SUPPLIED TEXT:

☆ ☆ ☆

Cyclistic members make up over 64% of all rides tracked in 2024.
Members took approximately 79% more rides than casual riders.

Bike Type Preferences

Show Code

# Summarize trip counts and compute share
bike_share <- tripdata %>%
  count(member_casual, rideable_type) %>%
  group_by(member_casual) %>%
  mutate(
    share = n / sum(n),
    label = paste0(comma(n), "\n", percent(share, accuracy = .1))
  )

# Add vertical spacing before the chart
glue("<br><br>")

# Plot pie chart
ggplot(bike_share, aes(x = "", y = share, fill = rideable_type)) +
  geom_bar(stat = "identity", width = 1, color = "white") +
  coord_polar("y") +
  geom_text(aes(label = label), 
            position = position_stack(vjust = 0.5), 
            color = "white", size = 5, fontface = "bold") +
  scale_fill_manual(
    values = c("classic_bike" = "burlywood2", "electric_bike" = "darkseagreen"), 
    labels = c("classic_bike" = "Classic Bike", "electric_bike" = "Electric Bike")
  ) +
facet_wrap(~member_casual, labeller = as_labeller(c(
  "casual" = "Casual",
  "member" = "Member"
))) +
  labs(
    title = "Share of Trips by Bike Type",
    subtitle = "Split by Rider Type",
    fill = "Bike Type"

☆ ☆ ☆

DATA SEGMENT:

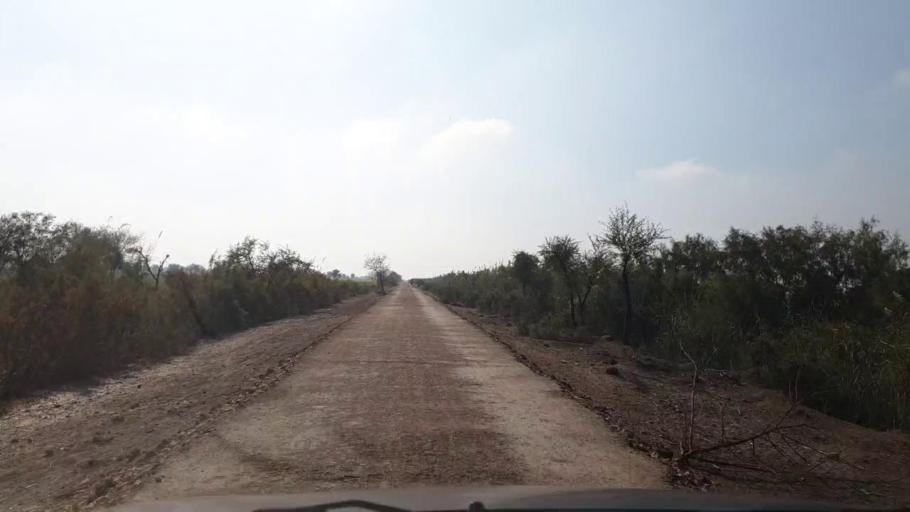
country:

☆ ☆ ☆

WHAT NEEDS TO BE DONE:
From the Cyclistic ride analysis above, copy out everything from "# Summarize trip" down to "accuracy = .1))".

CORRECT RESPONSE:
# Summarize trip counts and compute share
bike_share <- tripdata %>%
  count(member_casual, rideable_type) %>%
  group_by(member_casual) %>%
  mutate(
    share = n / sum(n),
    label = paste0(comma(n), "\n", percent(share, accuracy = .1))